Abdoulaye Baldé, leader politique proche du pouvoir et ancien commissaire à la Division des investigations criminelles (DIC) a exprimé son doute sur les accusations de «viol avec armes à feu et menaces de mort» de la jeune masseuse de 21 ans, Adji Sarr, à l’encontre de Ousmane Sonko, principal opposant à Macky Sall.

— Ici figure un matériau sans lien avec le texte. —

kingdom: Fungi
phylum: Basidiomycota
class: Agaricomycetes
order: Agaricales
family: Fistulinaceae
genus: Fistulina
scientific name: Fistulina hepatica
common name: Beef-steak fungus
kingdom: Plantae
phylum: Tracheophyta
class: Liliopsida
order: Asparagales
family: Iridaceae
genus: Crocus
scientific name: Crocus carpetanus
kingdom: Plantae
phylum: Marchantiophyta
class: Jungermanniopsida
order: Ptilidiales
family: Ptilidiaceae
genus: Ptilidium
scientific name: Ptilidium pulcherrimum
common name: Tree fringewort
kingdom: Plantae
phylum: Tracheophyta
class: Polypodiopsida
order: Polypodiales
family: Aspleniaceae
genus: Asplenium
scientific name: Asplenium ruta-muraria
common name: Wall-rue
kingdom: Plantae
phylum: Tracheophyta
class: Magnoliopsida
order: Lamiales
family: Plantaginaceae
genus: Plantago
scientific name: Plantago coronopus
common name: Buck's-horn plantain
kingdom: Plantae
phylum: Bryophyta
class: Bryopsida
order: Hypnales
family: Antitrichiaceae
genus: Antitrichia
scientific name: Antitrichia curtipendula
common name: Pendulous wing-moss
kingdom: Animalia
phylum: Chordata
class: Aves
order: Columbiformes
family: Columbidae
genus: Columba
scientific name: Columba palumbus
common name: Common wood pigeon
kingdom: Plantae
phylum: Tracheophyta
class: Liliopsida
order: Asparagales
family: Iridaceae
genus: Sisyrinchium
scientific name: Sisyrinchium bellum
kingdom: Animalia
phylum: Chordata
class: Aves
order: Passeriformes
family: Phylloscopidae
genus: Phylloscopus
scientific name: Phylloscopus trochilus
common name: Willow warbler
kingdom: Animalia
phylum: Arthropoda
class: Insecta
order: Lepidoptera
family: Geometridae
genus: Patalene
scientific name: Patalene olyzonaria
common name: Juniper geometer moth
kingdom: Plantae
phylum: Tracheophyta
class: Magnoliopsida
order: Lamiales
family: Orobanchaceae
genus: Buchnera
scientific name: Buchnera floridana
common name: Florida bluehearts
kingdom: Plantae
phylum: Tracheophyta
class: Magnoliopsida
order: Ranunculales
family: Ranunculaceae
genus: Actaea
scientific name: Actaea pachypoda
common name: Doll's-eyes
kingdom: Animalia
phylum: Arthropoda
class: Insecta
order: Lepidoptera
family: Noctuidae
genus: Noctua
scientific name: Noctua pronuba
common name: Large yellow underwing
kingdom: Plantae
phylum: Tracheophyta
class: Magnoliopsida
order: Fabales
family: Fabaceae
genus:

A la question de savoir s’il est convaincu des accusations de Adji Sarr, le maire de Ziguinchor n’a pas hésité à répondre. « Dans ce que j’en sais, je suis un peu dubitatif, je doute. On ne m’a pas encore donné des éléments probants qui me disent que vraiment les choses se sont passées (comme ça). Il y a une supputation. Chacun en a parlé. On est pas encore allé au fond des choses».

Publicité

L’ancien commission d’ajouter : « Dans mon intuition d’enquêteur, il y a peut être des non dits. Parce que les éléments qui constituent un viol sont matériels et physiques. Jusqu’à présent, je suis un peu dubitatif. Je ne condamne ni l’un ni l’autre. J’attends de voir les éléments probants qui prouveront la culpabilité et il faut aussi respecter la présomption d’innocence».

Pour Abdoulaye Baldé qui s’exprimait à l’émission Grand Jury de la RFM,  «quand on est dans le domaine politique, pour accuser quelqu’un de façon irréfutable, il faut avoir des éléments qui peuvent assoir ce qu’on avance, sinon ça va donner l’idée ou le sentiment d’une injustice et cela n’est pas bon pour la stabilité du pays».

En février dernier, l’opposant Ousmane Sonko a été accusé de «viol avec arme à feu et menaces de mort» par Adji Sarr, jeune masseuse de 21 ans. L’affaire a été aussi marquée par des évènements malheureux (violences, affrontements entre ses militants et les forces de l’ordre, occasionnant près d’une quinzaine de morts). Le 8 mars, Ousmane Sonko a été placé sous contrôle judiciaire par le Doyen des juges, feu Samba Sall. 

Depuis le décès de ce dernier, le dossier n’a pas été soulevé. Vendredi, les avocats du leader politique ont saisi le juge d’une lettre pour demander l’ouverture du dossier et une audition sur le fond.